The shrines of South Asia

But people do not live without their shrines or their holy places, so what did most Muslims of South Asia do? Well they built their holy places right where they lived. Far more Indian Muslims (and Hindus and Sikhs) will visit Kaliyar Sharif, the shrine to the 13th Century saint Alauddin Ali Ahmed Sabir Kalyari, than will visit Mecca. The annual urs celebration has a million visitors at the minimum, while the number of people travelling on Hajj has peaked at about 1,70,000. And this is one shrine, there is Chrar-e-Sharif in Kashmir, Ajmer in Rajasthan, or the shrine of Ghiyazuddin in Hoja in Assam. Quite often in India, you will find stickers in auto-rickshaws that show a number of shrines. Although Mecca and Medina have places of prominence, the ones that the chap in the auto-rickshaw is likely to visit is the one in Nizamuddin or Ajmer, just because he or she can.
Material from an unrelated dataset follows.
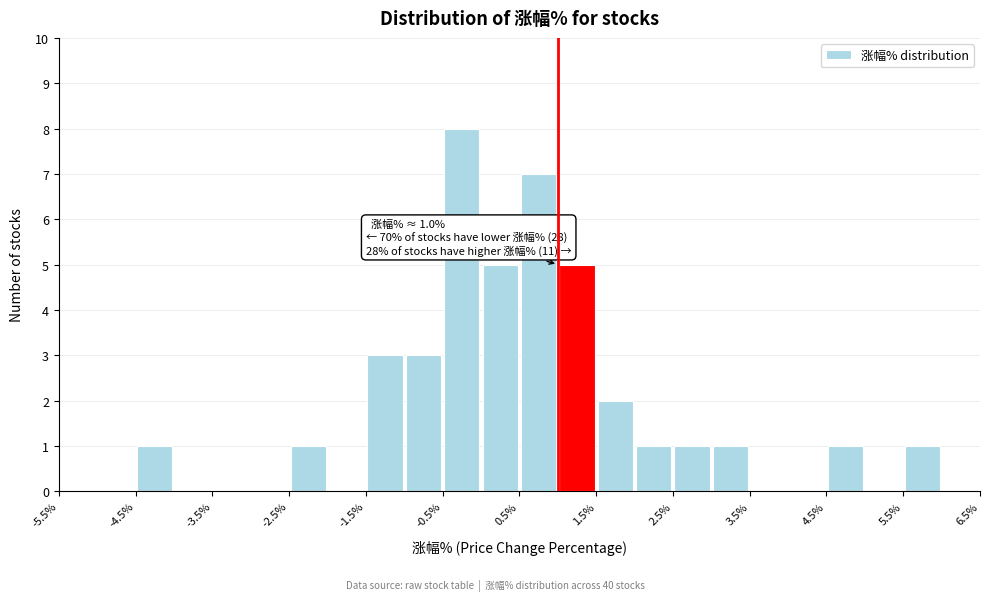

Over which range of the x-axis is the bar tallest?

-0.5 to 0.0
Some people have interpreted this to mean that Muslims following the Sufi traditions qualify as "Hindus", or "Hindu Muslims", as Savarkar might say that their Pitrabhu and Punyabhu, their fatherland and holy land, are in "Bharata". This would be a shallow reading, because the critical mistake that lies in Savarkar's definition is the role of religion itself. Of course, Savarkar was a self-described atheist, and maybe that explains his ignorance, but it is hardly an excuse for those that continue to follow his line.
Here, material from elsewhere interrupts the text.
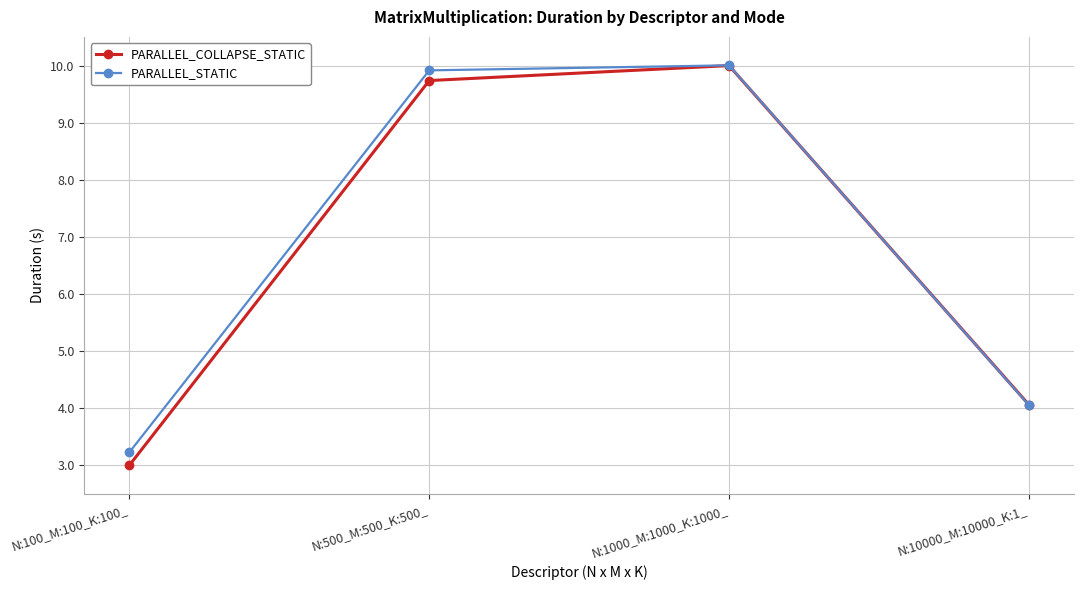

What is the total value across all series at N:100_M:100_K:100_?

6.2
For people like Savarkar and for religious conservatives of all stripes, it is a comforting idea that religion is a series of rules, with an institution and a clearly defined leadership that can tell people how to live their lives. But rules are only a part of what religion is about. Most self-defined religious people neither know the sum of the rules of their religion, nor do they follow them. Instead, the faith is upheld by its followers because it allows them to make sense of their lives. It is a living reality, not a dead set of rules formulated many centuries ago in a completely different socio-economic-political reality. Therefore a religion will always have local leaders, and the main issues it addressed will be local.

The real role of religion

This reality is distasteful for both Muslim and Hindu conservatives. It is distasteful for Muslim conservatives because it undermines the basis of their authority - that they have the "perfect solution" in a book, and repeating that is all that is needed, not real thought and action to deal with the deplorable conditions that their co-believers find themselves in.
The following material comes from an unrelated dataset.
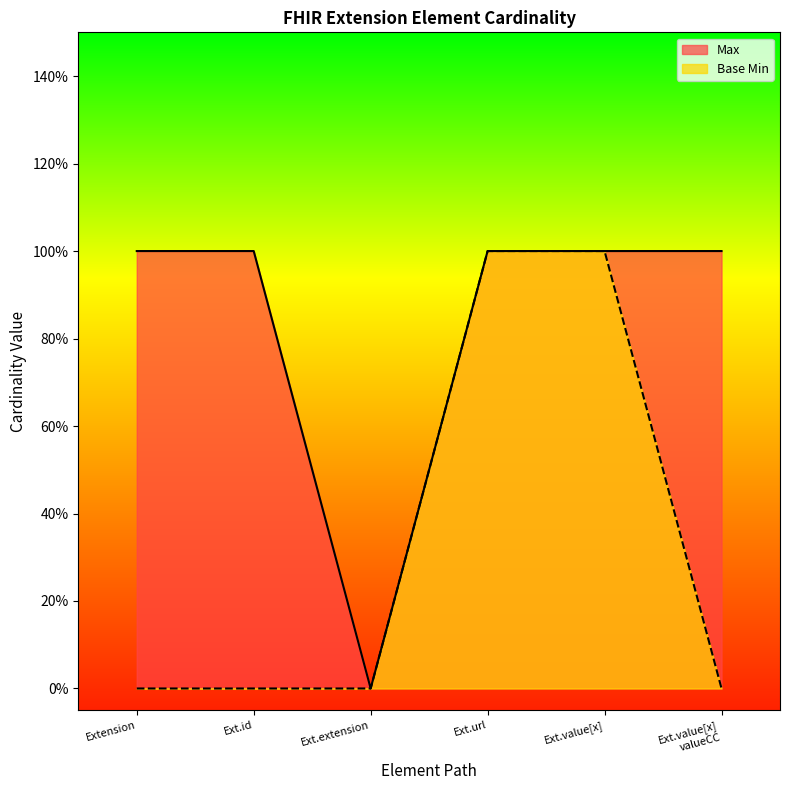

What are all the series names shown in the legend?

Max, Base Min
It is distasteful for Hindu conservatives because it forces them to realise that people who convert to other religions do so because they believe it will give them a better-lived reality. Instead of acknowledging that humans of all stripes in India live in terribly difficult conditions, and at times turn to religion to make sense of their lives, conservatives are happy to carp and cavil on who is a citizen, and who is not, what is fatherland and what is holy land.

They forget that the land in which a human being achieves his or her fullest potential, a land where people are content, industrious and at peace, is the promise of both secular and holy law, and we are very far away from achieving any of that.